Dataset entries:
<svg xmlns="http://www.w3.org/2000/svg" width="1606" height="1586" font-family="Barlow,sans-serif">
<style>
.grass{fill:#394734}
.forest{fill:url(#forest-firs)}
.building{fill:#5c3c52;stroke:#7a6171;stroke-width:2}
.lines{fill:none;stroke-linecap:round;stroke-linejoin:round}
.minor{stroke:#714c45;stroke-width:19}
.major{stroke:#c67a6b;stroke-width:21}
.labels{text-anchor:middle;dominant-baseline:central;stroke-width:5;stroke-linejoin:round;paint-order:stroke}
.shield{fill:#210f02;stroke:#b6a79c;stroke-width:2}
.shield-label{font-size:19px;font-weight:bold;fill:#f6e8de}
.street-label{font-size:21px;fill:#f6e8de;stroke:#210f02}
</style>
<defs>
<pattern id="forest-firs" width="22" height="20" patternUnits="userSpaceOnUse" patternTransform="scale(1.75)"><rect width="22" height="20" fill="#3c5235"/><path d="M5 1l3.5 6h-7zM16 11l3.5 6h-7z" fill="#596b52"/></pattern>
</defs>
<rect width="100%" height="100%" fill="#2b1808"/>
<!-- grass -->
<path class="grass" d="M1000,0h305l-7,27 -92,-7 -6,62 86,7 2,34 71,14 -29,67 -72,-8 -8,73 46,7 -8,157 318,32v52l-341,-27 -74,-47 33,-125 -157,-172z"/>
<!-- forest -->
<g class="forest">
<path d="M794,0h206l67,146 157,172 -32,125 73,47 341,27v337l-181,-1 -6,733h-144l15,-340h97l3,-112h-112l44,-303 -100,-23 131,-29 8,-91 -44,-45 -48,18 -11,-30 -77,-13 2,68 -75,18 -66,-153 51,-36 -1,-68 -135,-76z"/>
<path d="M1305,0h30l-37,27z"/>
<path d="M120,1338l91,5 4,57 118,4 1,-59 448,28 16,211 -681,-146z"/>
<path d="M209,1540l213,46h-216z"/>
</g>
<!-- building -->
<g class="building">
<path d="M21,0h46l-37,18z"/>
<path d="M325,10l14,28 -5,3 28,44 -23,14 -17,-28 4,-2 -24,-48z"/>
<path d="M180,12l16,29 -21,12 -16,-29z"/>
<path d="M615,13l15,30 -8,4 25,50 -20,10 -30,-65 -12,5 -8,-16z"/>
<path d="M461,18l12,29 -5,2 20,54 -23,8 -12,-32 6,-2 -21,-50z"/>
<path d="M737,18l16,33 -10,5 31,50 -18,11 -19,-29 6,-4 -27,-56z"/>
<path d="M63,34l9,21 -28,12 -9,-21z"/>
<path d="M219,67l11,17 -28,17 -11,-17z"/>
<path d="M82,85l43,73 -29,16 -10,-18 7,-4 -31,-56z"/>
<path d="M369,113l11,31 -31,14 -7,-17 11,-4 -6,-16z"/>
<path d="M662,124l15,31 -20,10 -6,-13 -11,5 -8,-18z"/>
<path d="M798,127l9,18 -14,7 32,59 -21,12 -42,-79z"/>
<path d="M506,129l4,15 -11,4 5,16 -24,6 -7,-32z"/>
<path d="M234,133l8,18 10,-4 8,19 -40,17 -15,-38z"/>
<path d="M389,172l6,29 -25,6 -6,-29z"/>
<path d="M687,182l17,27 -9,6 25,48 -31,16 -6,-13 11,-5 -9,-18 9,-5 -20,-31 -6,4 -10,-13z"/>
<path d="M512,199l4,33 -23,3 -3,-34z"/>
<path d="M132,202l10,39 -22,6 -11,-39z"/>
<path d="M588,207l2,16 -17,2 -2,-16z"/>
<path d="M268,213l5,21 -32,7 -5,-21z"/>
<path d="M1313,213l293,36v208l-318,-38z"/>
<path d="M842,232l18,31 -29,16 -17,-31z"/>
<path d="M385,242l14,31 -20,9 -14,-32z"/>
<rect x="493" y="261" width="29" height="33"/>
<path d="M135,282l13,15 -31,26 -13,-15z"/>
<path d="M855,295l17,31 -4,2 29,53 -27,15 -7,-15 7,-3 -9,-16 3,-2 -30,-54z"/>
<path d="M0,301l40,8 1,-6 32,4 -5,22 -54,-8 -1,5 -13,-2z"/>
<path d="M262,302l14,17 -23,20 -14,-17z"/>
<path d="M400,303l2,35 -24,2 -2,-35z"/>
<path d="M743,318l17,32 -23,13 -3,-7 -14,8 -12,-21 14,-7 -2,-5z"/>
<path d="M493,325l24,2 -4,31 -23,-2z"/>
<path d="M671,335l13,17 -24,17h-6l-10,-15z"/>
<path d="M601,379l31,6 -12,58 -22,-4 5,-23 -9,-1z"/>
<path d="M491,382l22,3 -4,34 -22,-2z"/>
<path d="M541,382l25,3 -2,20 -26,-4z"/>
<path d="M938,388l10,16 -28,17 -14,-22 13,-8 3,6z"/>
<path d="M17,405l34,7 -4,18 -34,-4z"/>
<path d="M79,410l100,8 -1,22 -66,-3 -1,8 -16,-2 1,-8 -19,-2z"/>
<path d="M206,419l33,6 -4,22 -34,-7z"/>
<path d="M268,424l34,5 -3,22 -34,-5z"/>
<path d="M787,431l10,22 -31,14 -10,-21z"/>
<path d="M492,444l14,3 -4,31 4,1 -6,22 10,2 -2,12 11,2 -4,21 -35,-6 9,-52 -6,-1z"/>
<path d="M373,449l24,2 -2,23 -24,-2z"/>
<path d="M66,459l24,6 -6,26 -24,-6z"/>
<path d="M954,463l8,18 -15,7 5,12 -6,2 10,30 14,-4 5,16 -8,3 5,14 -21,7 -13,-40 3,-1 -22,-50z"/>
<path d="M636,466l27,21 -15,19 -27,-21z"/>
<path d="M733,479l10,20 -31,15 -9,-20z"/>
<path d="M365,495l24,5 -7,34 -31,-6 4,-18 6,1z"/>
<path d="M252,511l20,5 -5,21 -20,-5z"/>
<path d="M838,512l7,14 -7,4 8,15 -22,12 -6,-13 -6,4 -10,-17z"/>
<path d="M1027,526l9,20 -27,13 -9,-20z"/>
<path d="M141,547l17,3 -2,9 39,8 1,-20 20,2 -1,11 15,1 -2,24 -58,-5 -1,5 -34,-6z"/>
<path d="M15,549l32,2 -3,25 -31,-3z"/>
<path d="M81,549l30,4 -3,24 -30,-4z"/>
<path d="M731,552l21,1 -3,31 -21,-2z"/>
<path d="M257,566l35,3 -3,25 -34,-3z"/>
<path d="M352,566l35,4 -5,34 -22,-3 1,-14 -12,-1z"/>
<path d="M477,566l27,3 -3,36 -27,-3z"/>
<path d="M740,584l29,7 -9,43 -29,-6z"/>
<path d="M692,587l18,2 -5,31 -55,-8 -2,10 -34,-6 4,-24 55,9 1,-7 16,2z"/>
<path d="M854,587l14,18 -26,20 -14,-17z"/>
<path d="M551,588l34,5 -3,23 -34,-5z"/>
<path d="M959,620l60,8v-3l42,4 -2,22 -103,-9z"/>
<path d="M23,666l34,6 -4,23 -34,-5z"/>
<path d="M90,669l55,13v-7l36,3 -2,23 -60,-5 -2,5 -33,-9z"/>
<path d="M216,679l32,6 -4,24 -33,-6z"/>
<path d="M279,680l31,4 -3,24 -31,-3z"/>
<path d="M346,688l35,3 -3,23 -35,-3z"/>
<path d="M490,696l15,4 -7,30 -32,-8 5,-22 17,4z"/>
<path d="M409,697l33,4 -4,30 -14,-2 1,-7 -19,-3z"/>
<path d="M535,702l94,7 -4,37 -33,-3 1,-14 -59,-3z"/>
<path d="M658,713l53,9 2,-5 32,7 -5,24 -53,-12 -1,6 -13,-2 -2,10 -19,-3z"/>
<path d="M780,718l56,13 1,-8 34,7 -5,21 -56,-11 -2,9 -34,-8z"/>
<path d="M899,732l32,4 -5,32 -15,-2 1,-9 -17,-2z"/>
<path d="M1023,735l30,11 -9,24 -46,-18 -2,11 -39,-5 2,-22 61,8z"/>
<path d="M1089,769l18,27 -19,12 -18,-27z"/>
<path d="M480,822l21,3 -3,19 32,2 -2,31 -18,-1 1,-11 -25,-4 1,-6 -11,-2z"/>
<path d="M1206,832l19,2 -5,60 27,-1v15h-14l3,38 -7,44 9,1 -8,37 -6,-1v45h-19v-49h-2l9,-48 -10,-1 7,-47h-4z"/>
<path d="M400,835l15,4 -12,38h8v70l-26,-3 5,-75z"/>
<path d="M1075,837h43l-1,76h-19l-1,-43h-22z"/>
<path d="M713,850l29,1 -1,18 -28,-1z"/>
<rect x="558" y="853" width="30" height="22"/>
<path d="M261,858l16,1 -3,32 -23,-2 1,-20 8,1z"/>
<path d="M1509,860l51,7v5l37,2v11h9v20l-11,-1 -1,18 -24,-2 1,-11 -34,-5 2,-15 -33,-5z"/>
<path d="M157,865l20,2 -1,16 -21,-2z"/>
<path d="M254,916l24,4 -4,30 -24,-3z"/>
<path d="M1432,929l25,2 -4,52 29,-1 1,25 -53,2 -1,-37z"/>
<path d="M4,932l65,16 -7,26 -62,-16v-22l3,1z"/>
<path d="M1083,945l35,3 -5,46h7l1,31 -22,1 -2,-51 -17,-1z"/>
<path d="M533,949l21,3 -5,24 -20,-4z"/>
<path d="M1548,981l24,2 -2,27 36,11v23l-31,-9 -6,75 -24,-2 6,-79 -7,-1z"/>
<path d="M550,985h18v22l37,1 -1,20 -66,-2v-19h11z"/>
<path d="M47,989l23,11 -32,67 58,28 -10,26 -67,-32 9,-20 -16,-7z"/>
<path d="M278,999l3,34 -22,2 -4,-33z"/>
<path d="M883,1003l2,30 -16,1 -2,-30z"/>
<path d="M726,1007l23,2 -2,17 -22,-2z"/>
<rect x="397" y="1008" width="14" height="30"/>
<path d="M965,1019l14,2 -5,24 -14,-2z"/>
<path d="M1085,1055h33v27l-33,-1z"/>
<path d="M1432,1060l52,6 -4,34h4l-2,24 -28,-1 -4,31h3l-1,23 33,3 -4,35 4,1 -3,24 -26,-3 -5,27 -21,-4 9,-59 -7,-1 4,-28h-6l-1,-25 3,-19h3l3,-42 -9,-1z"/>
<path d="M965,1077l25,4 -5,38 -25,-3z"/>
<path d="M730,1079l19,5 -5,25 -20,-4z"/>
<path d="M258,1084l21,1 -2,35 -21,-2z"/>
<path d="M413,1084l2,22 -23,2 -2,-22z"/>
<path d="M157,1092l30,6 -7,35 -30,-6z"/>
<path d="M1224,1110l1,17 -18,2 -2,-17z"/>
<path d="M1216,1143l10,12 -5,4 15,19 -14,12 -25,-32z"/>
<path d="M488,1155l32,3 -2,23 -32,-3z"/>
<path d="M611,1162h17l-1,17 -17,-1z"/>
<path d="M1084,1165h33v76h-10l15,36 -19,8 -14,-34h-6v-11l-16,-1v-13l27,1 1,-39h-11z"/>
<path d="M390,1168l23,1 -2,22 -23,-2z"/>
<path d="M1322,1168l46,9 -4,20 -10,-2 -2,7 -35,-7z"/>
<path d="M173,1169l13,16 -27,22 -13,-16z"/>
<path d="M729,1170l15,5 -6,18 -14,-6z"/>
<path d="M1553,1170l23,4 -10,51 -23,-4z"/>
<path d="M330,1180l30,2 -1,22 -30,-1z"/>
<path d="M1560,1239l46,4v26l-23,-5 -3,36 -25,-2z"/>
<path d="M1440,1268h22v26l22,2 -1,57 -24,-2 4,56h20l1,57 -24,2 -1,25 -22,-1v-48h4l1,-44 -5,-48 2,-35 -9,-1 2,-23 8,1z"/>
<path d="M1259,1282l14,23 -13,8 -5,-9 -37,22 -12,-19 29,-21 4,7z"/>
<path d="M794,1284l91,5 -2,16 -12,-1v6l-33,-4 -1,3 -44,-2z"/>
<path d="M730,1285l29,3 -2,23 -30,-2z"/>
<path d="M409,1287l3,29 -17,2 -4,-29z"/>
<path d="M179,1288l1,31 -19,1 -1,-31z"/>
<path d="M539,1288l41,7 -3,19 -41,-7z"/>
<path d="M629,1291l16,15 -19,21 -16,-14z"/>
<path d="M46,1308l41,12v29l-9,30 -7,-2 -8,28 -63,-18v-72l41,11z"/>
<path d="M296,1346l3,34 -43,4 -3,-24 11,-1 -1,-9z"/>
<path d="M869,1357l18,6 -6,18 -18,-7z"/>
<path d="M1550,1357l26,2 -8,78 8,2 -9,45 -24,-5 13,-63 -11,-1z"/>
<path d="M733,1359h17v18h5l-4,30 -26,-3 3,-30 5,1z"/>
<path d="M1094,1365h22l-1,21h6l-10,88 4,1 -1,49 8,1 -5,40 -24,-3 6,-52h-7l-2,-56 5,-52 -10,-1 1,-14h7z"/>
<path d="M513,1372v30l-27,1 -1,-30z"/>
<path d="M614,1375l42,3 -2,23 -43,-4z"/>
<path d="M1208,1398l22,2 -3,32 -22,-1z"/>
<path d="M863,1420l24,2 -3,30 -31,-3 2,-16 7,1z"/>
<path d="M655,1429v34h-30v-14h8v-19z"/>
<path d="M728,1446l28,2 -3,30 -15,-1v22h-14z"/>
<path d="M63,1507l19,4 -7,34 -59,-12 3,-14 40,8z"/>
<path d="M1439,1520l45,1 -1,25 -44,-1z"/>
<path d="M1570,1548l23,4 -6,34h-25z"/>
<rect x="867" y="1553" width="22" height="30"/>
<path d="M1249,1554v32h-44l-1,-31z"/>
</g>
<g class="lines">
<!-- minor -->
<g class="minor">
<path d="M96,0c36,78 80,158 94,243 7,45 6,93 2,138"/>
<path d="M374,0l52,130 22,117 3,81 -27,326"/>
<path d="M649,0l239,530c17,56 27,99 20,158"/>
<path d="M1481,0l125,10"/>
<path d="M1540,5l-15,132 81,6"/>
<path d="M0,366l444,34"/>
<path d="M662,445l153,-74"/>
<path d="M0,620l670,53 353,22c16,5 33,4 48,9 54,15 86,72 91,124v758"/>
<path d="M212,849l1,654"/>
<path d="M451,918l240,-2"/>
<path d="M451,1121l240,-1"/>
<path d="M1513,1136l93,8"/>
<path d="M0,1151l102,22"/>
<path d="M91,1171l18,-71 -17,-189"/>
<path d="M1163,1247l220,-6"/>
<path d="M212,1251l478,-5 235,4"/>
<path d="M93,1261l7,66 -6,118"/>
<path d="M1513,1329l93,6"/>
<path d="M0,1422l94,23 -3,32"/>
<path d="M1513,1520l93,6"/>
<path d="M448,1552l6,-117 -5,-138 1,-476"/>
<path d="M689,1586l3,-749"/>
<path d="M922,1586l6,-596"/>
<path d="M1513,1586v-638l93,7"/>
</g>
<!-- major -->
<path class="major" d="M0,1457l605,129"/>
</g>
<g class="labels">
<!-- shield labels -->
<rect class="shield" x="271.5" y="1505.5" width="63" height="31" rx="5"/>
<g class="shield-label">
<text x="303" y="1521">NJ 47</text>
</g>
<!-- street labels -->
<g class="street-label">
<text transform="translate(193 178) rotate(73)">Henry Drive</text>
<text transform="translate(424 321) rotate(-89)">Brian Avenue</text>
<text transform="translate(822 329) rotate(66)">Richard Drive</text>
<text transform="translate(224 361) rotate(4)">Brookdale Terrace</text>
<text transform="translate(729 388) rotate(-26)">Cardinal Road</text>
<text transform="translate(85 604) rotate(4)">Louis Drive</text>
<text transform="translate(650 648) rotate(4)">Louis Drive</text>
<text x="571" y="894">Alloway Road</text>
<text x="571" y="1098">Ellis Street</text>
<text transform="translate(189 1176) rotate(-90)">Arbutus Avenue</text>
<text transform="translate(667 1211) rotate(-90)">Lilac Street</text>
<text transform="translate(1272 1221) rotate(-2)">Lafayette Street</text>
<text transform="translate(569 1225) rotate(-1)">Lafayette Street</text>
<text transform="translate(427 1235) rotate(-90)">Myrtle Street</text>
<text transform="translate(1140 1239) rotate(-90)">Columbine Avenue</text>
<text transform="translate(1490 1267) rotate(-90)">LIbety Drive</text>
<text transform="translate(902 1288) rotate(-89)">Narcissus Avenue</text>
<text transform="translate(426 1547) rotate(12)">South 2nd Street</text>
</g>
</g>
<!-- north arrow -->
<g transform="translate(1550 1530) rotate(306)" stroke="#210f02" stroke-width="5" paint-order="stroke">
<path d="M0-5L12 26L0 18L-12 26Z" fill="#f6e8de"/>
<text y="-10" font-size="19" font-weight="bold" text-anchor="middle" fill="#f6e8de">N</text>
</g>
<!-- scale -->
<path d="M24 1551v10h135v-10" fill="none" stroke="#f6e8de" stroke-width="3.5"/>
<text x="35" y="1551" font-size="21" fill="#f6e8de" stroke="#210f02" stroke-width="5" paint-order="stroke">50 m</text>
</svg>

* What to produce *
Return each full line of the entries that contains the word "lines".

* Output for this exercise *
.lines{fill:none;stroke-linecap:round;stroke-linejoin:round}
<g class="lines">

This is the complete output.